At the federal level, the U.S. Environmental Protection Agency is currently conducting draft studies to determine the potential impacts of hydraulic fracturing on drinking water and groundwater. EPA regulates surface water discharges from hydraulic fracturing flowback through the National Pollutant Discharge Elimination System program, which requires flowback to be treated prior to the discharge into surface water. EPA does not currently regulate the chemical components used in hydraulic fracturing for wells.

In response to growing citizen concern, some states have implemented regulations to address the chemical constituents used by industry.
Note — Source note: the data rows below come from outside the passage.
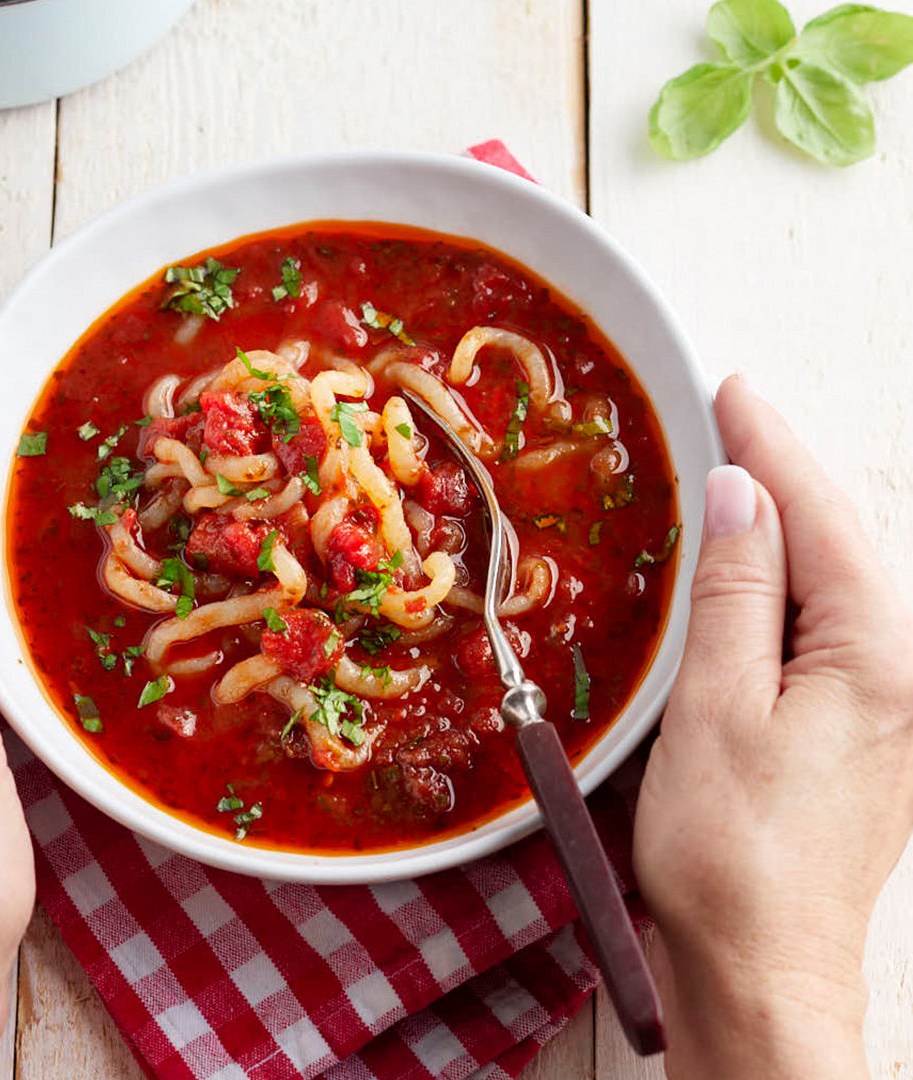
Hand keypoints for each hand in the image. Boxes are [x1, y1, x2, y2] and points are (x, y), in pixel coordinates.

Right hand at [634, 375, 912, 1078]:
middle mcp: (900, 674)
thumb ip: (736, 592)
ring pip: (828, 584)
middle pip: (837, 543)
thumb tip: (738, 497)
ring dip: (780, 527)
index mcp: (878, 659)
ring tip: (734, 470)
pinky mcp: (855, 729)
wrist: (760, 969)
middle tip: (728, 415)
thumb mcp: (719, 706)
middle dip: (782, 474)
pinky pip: (819, 628)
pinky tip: (750, 565)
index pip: (820, 520)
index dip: (771, 447)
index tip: (731, 389)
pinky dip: (779, 585)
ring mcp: (883, 704)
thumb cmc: (733, 852)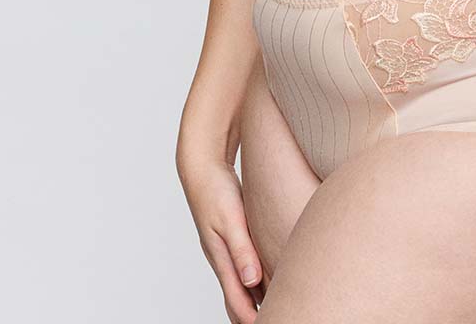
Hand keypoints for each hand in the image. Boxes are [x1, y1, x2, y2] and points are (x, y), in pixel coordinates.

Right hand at [176, 143, 265, 321]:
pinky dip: (254, 280)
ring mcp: (224, 249)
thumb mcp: (230, 219)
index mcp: (220, 258)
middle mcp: (221, 258)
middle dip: (251, 315)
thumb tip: (252, 281)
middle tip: (272, 320)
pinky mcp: (231, 237)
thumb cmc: (215, 190)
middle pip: (236, 299)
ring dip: (254, 299)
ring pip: (240, 284)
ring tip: (271, 308)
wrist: (203, 167)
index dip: (251, 319)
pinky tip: (266, 278)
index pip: (236, 300)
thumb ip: (242, 249)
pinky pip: (243, 266)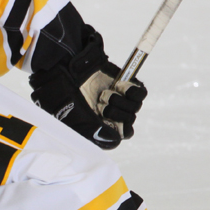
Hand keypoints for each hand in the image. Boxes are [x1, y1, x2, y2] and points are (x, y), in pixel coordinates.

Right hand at [29, 26, 146, 149]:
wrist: (70, 69)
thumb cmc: (68, 95)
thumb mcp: (78, 117)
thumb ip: (96, 131)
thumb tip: (117, 140)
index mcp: (100, 124)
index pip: (120, 134)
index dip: (119, 130)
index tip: (112, 124)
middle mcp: (111, 112)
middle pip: (128, 121)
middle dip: (115, 114)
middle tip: (100, 105)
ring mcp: (120, 98)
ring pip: (134, 108)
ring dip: (120, 102)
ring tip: (104, 95)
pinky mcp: (126, 85)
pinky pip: (140, 93)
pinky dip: (131, 91)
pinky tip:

Throughout the U.S., states have started requiring the disclosure of chemical constituents found in hydraulic fracturing fluid either prior to hydraulic fracturing or as resulting wastewater. Texas and Pennsylvania are two such states, currently addressing hydraulic fracturing fluids through the rulemaking process. The Railroad Commission of Texas, the energy regulatory body for the U.S.’s largest oil and natural gas producing state, announced it will begin the process of drafting rules to mandate disclosure of certain chemicals used in the hydraulic fracturing. Pennsylvania already has regulations in place that require generators of wastewater produced from the drilling, completion, and production of a shale gas well to disclose the chemical analysis of the wastewater produced.

In the absence of federal regulation concerning the chemical composition of hydraulic fracturing fluid, it is likely other oil and gas producing states will follow Texas and Pennsylvania and require chemical disclosure for hydraulic fracturing fluid.